◆ Brano scelto ◆
'''

Giuseppe Calvaruso, 44 anni, si era trasferito in Brasile da circa un anno ma giorni fa era rientrato in Italia per trascorrere le festività con la famiglia, poi sarebbe dovuto ripartire per l’America. Ieri alle 14.30 presso l’aeroporto Falcone – Borsellino è stato però fermato dai carabinieri del nucleo investigativo di Palermo nell’ambito dell’operazione denominata Brevis.
Calvaruso, era stato scarcerato nel 2016 e si era trasferito in Emilia Romagna per lavorare ufficialmente come collaboratore di un’azienda edile di Rimini ma si era dopo poco lanciato nel settore immobiliare cercando anche investitori esteri: due anni fa era riuscito a entrare in contatto con un imprenditore di Singapore proponendogli una serie di operazioni immobiliari in Sicilia tra cui l’acquisto di alcuni palazzi nel centro storico di Palermo. Alcuni articoli sul conto del “boss manager”, hanno insospettito gli investitori. “Il livello di Calvaruso è quello di un mafioso che coniugava una grande capacità di controllo del territorio con una mentalità imprenditoriale, capace di spaziare in una dimensione internazionale” a dichiararlo è stato il generale Arturo Guarino, comandante provinciale dei carabinieri di Palermo.
Prima di lasciare l’Italia, Calvaruso avrebbe mantenuto costanti collegamenti con i vertici dei mandamenti mafiosi di Porta Nuova, Noce, Villabate, Belmonte Mezzagno per la trattazione di affari e avrebbe anche risolto le controversie fra gli “affiliati: commercianti e imprenditori si rivolgevano a Cosa Nostra per ottenere autorizzazioni per l’apertura di attività commerciali o per risolvere eventuali liti. Ad esempio, il titolare di una rivendita di detersivi, dopo due rapine subite nell’arco di 5 giorni, si è rivolto agli uomini del Clan per identificare i responsabili e tornare in possesso dei soldi rubati. I rapinatori sono stati individuati dalla cosca e l’ideatore dei colpi è stato picchiato a sangue anche alla presenza del boss Giuseppe Calvaruso. Ma non solo: dall’inchiesta è anche emerso che il boss costringeva i proprietari di immobili in ristrutturazione a rivolgersi per i lavori alle ditte edili di fatto di sua proprietà.

'''

◆ Esercizi da svolgere ◆
1. Rispondi a queste domande sul brano.
(a) In quale aeroporto è stato fermato Giuseppe Calvaruso?
(b) Di quale città-stato era l'imprenditore con cui Calvaruso era entrato in contatto due anni fa?
(c) Quante rapine aveva subito il titolare della rivendita di detersivi, e in quanti giorni?
2. Modifica la parte del brano che si apre con le parole "Calvaruso, era stato" e si chiude con "carabinieri di Palermo.", riscrivendola con "Hong Kong" al posto di "Singapore".
Le voci provengono da un'altra fonte.

◆ Dati da esaminare ◆
'''

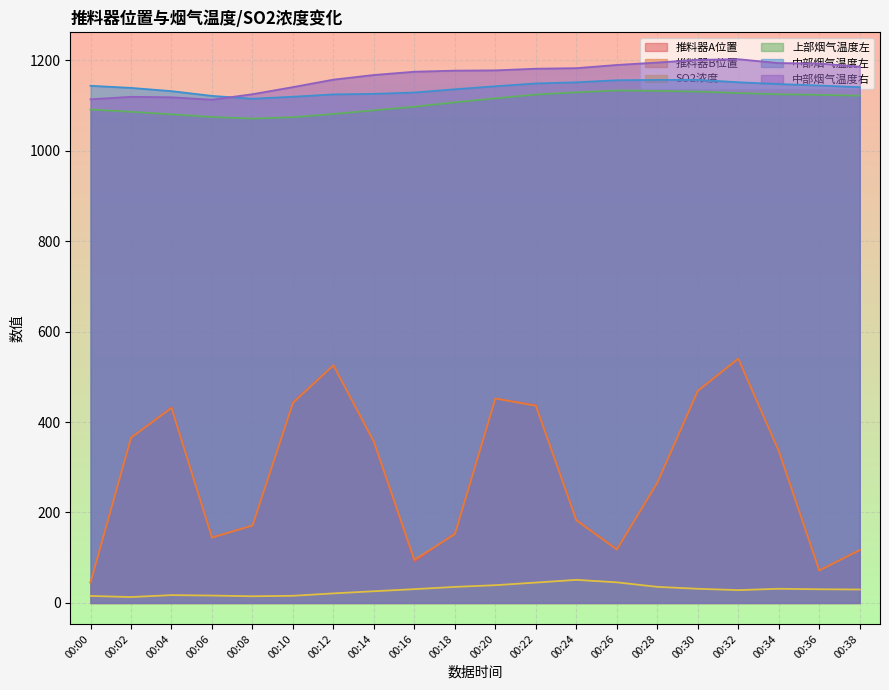

Which series has the largest total across all categories?

中部烟气温度右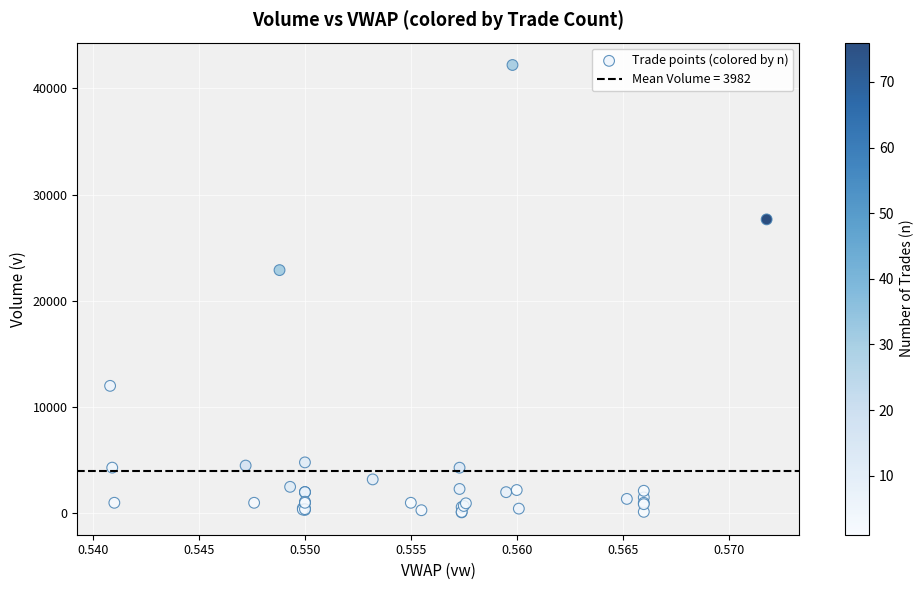

What Y value in the scatter plot is closest to 21142?

22889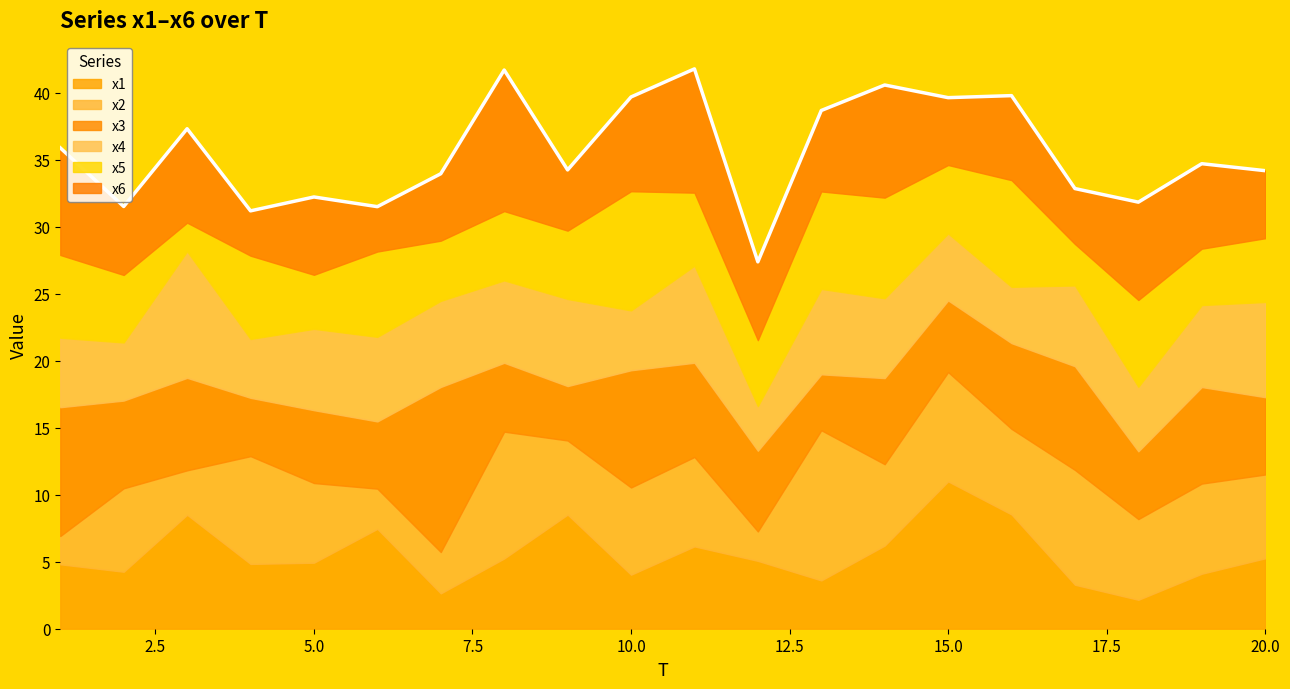

What is the value of the x2 point at the 5th from the left?

5.9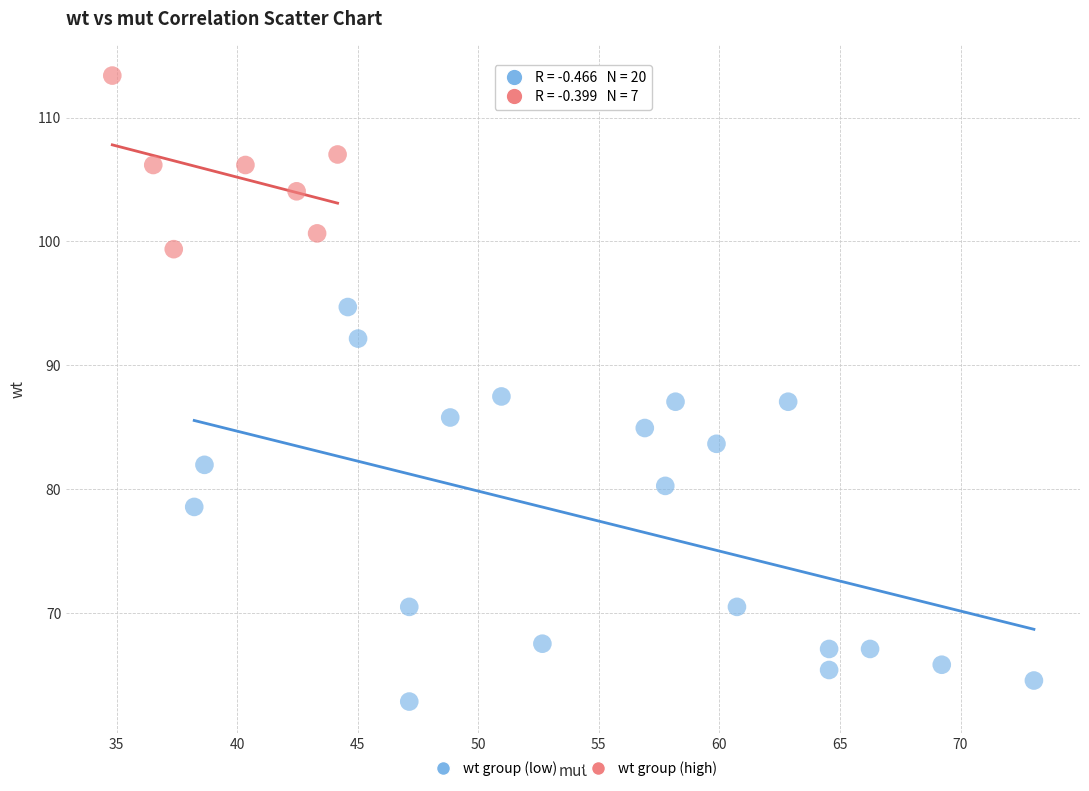

Which series contains the highest Y value?

wt group (high)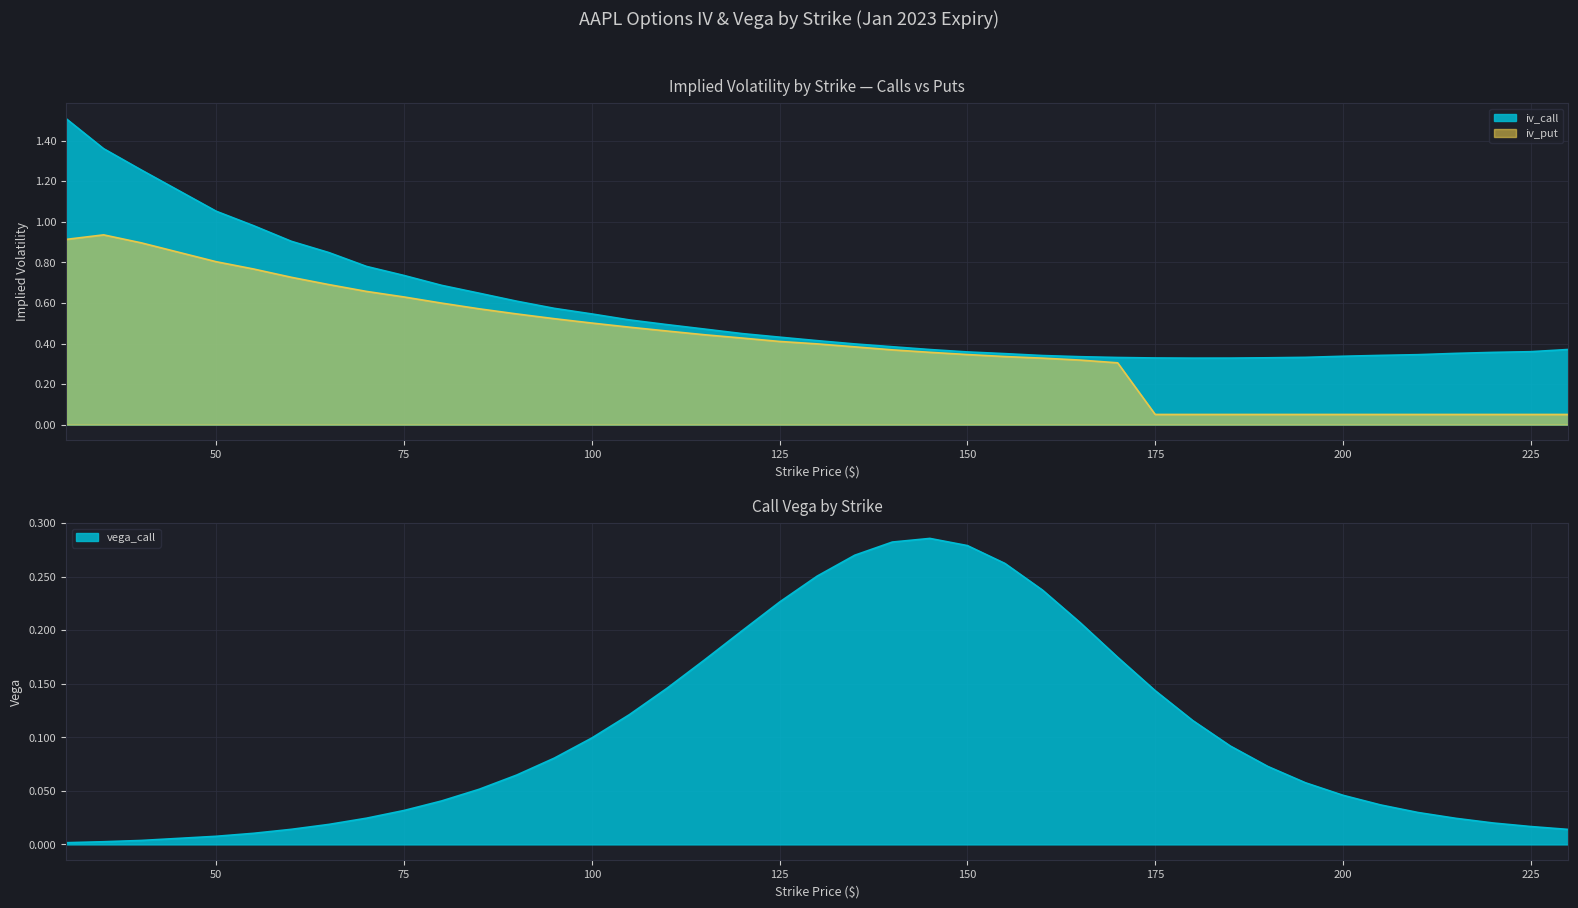

What is the difference between the maximum and minimum values in the vega_call series?

0.3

'''

◆ Elenco risposte ◆
1.
(a) Nell'aeroporto Falcone – Borsellino.
(b) Di Singapore.
(c) Due rapine nell'arco di 5 giorni.

2.
Calvaruso, era stato scarcerato nel 2016 e si era trasferito in Emilia Romagna per lavorare ufficialmente come collaboratore di un’azienda edile di Rimini ma si era dopo poco lanciato nel settore immobiliare cercando anche investitori esteri: due anni fa era riuscito a entrare in contatto con un imprenditore di Hong Kong proponendogli una serie di operazioni immobiliari in Sicilia tra cui l’acquisto di alcuni palazzi nel centro storico di Palermo. Alcuni articoli sul conto del “boss manager”, hanno insospettito gli investitori. “Il livello di Calvaruso è quello di un mafioso che coniugava una grande capacità di controllo del territorio con una mentalità imprenditoriale, capace di spaziare in una dimensione internazionale” a dichiararlo è stato il generale Arturo Guarino, comandante provinciale dei carabinieri di Palermo.